:: OBJECTIVE ::
In the segmentation data below, list every line that contains the string "upper". Case counts, so copy only the lines where it appears in that exact case.

Segmentation data:

::::::::::

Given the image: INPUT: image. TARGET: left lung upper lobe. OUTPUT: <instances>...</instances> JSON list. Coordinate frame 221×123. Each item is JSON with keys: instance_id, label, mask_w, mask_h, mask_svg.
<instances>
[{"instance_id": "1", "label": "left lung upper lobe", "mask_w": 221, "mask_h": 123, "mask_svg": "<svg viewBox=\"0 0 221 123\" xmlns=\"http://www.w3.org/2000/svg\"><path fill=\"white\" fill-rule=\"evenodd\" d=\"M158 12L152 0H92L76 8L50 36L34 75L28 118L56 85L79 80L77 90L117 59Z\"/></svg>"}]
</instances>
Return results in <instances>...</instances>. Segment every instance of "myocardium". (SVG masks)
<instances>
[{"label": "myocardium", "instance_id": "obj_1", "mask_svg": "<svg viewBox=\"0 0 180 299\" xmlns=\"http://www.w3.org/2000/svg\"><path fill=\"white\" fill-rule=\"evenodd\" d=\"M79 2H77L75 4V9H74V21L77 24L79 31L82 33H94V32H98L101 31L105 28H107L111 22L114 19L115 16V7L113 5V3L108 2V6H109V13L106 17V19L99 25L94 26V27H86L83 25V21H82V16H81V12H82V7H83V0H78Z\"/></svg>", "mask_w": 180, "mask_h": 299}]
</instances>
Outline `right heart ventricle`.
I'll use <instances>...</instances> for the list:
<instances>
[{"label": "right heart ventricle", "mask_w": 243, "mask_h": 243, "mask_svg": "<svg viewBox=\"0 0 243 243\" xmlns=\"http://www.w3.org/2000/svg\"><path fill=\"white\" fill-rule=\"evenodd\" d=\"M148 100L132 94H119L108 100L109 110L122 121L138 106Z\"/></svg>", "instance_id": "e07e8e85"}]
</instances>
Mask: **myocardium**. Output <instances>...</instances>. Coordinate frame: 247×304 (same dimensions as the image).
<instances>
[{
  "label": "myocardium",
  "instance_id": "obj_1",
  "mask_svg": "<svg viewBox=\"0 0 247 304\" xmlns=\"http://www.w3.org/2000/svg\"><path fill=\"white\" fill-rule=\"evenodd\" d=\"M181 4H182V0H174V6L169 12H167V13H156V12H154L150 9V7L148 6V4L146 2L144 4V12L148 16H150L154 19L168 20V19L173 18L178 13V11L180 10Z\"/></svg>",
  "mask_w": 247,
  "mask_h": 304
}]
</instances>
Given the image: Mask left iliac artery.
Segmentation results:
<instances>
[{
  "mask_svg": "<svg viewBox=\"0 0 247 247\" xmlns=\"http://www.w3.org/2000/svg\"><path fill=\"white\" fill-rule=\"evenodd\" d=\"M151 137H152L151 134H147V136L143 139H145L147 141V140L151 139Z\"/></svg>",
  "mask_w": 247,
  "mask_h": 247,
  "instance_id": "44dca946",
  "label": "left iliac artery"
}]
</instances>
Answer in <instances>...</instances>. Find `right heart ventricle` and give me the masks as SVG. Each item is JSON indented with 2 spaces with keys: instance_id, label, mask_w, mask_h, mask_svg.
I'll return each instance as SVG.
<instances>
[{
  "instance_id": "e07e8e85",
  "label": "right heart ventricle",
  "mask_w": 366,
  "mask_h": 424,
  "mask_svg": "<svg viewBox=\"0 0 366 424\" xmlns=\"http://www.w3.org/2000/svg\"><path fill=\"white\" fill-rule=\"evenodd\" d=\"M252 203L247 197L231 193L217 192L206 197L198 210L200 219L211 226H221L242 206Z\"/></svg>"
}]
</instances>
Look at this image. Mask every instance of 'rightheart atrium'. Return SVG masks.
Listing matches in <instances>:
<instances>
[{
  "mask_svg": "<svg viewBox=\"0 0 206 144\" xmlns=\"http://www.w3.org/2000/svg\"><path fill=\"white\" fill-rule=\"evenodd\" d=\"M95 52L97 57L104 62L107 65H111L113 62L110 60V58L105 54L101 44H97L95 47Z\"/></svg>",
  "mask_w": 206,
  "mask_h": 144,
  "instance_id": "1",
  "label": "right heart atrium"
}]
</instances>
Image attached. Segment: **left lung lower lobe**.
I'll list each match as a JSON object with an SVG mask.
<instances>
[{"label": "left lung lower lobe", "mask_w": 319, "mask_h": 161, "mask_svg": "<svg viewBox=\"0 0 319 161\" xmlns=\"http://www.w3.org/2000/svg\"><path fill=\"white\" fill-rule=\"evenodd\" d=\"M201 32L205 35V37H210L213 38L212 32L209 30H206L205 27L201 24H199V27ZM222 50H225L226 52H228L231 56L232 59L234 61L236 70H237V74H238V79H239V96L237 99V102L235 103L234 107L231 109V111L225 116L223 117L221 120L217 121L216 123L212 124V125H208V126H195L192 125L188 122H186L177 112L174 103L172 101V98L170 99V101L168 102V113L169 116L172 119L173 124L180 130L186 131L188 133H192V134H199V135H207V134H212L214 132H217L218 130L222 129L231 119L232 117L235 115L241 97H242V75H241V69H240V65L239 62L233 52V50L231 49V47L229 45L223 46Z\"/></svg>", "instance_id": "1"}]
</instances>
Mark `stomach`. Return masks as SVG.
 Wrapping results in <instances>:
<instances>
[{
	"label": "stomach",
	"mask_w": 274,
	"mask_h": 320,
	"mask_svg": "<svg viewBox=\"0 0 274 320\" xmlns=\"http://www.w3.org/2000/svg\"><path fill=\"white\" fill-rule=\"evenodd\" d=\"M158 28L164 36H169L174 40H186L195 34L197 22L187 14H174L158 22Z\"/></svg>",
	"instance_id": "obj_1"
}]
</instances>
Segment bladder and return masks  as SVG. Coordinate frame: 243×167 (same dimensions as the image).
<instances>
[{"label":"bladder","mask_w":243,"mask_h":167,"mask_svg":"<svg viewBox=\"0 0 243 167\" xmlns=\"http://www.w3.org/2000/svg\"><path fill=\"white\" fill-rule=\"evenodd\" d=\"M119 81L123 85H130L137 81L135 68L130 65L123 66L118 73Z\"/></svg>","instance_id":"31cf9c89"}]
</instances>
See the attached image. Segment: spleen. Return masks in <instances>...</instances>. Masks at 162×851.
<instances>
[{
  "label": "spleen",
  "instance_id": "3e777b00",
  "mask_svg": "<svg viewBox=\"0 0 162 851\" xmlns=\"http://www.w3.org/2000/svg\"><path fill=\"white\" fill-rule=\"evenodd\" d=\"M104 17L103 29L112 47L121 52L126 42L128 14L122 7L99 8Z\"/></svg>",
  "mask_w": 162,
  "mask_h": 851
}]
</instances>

::::::::::

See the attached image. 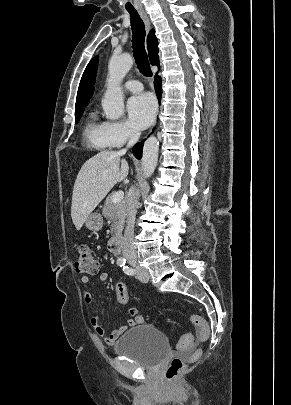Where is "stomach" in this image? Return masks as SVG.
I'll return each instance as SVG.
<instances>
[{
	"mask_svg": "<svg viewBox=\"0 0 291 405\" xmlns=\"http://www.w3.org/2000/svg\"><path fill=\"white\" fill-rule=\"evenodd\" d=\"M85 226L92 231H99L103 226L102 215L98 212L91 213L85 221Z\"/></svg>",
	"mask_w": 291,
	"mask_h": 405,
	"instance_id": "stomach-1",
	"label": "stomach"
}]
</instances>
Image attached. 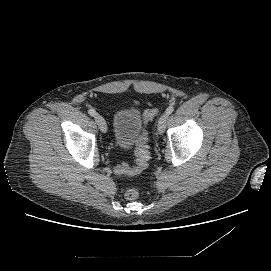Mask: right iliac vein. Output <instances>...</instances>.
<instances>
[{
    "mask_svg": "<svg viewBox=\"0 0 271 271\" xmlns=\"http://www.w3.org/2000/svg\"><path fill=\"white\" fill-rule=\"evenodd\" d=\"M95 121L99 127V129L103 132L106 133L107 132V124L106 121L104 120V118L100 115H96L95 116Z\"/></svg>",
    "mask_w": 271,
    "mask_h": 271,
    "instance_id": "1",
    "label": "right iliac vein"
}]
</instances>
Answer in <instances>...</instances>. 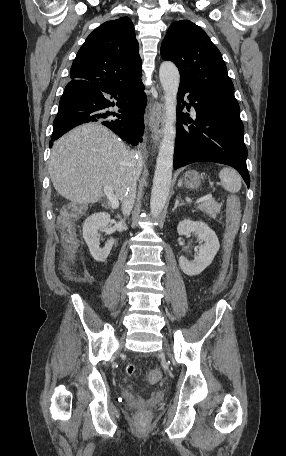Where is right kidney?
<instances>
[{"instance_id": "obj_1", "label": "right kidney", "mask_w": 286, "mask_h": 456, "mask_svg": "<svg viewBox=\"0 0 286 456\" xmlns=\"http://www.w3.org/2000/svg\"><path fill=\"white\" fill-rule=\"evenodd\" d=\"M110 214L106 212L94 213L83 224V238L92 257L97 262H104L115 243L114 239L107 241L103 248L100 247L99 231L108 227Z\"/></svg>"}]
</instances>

::::::::::

:: REPLY TO THE TASK ::
Given the image: INPUT: image. TARGET: left lung upper lobe. OUTPUT: <instances>...</instances> JSON list. Coordinate frame 221×123. Each item is JSON with keys: instance_id, label, mask_w, mask_h, mask_svg.
[{"instance_id": "1", "label": "left lung upper lobe", "mask_w": 221, "mask_h": 123, "mask_svg": "<svg viewBox=\"0 0 221 123\" xmlns=\"http://www.w3.org/2000/svg\"><path fill=\"white\" fill-rule=\"evenodd\" d=\"M158 12L152 0H92L76 8L50 36L34 75L28 118L56 85L79 80L77 90L117 59Z\"/></svg>"}]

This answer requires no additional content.